# 本文
○ ○ ○
同社のアダム・アロンCEOは「たとえ株主が数百万人になっても、インベスター・コネクトを通じた関係構築の努力が続くだろう。つまるところ、彼らはAMCの所有者であり、私は彼らのために働いている」などと述べた。会社側によれば、7月29日に開催される予定の年次株主総会で投票権を持つ個人株主は約410万人を数える。
AMC株といえば、米国市場では今や「ミーム銘柄」の代表的存在だ。「ミーム銘柄」とは業績の見通しなどファンダメンタルズとは関係なく、主としてSNS上の情報を材料に売買が活発に行われる株式を指す。1月にはゲーム販売店のゲームストップ株がネット掲示板サイトへの書き込みなどを手掛かりに乱高下を演じたが、最近はAMC株がミーム銘柄の主役の座に踊り出た感がある。
AMCの業績は低迷。21年1~3月期の純損益は5億6700万ドルあまりの赤字を計上した。新型コロナウイルス感染拡大のダメージが残る。増資を行うなどして財務のテコ入れを急いでいるが、同社は20年の年次報告書で支払いの繰り延べが認められていた映画館の賃料の負担が今後、膨らむ可能性などにも言及。依然として厳しい状況が続く。
○ ○ ○
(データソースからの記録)

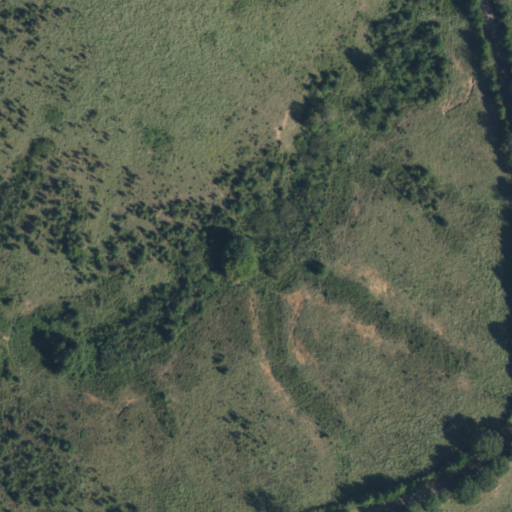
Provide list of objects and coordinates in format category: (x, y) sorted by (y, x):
road: (503, 304)
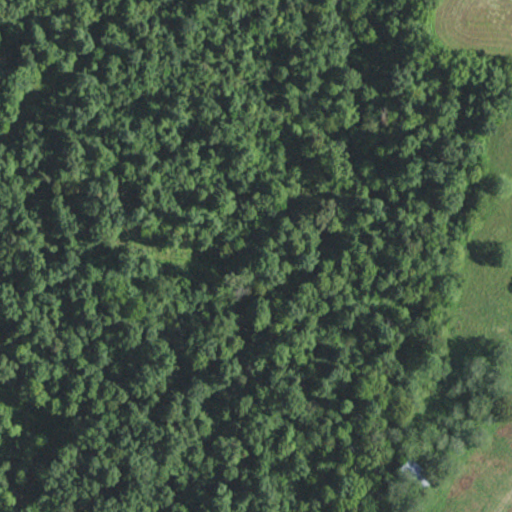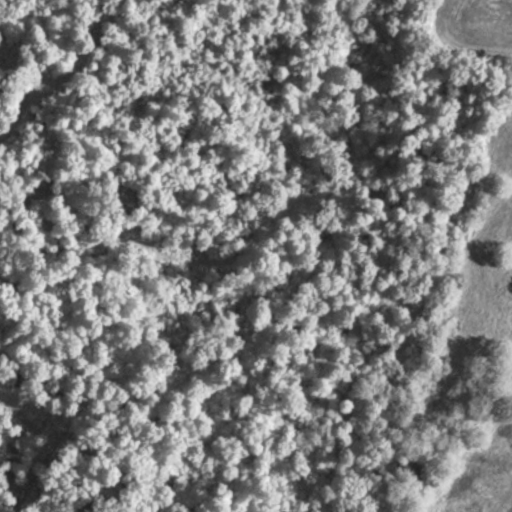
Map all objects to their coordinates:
building: (419, 474)
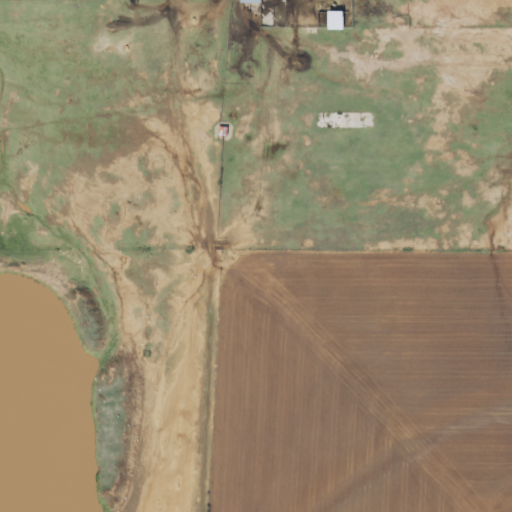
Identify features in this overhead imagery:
building: (247, 2)
building: (331, 20)
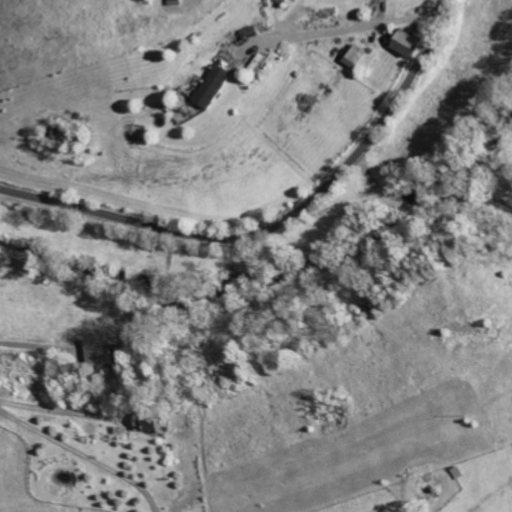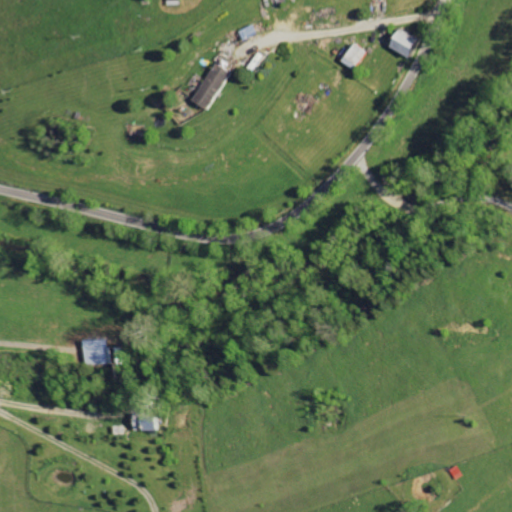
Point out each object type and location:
road: (347, 30)
building: (405, 43)
building: (356, 56)
building: (212, 85)
building: (210, 87)
road: (426, 207)
road: (280, 225)
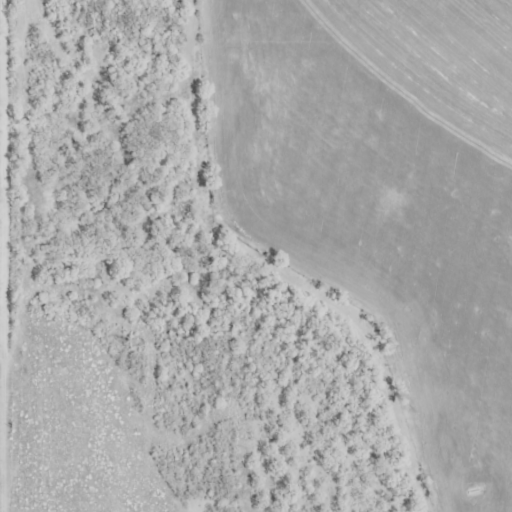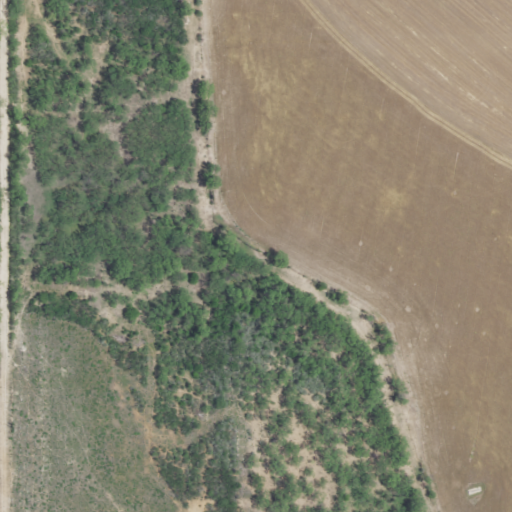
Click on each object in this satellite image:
road: (330, 50)
road: (3, 255)
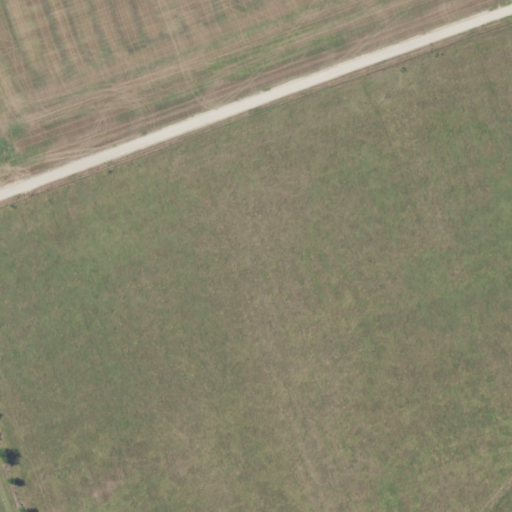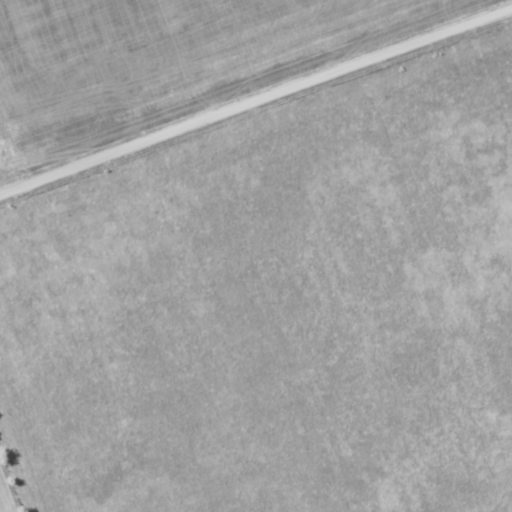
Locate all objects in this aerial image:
road: (256, 108)
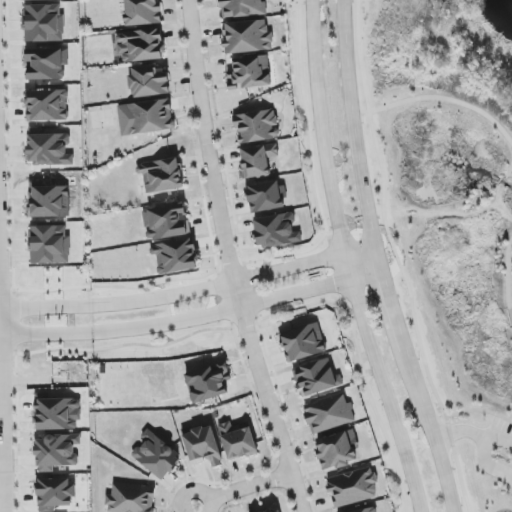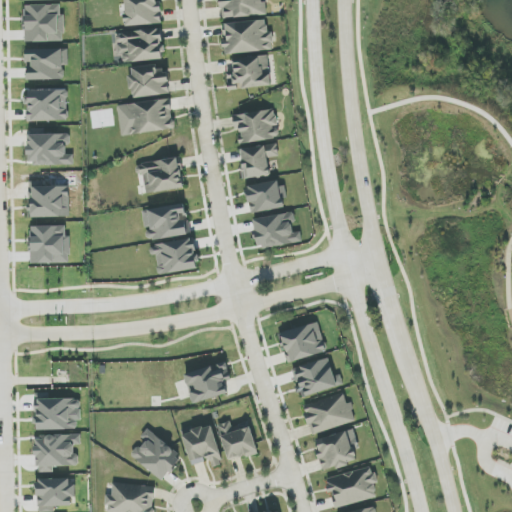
○ ○ ○
# 問題
本文によれば、7月29日に開催予定の年次株主総会で投票権を持つ個人株主は約何人ですか。

# 解答
約410万人です。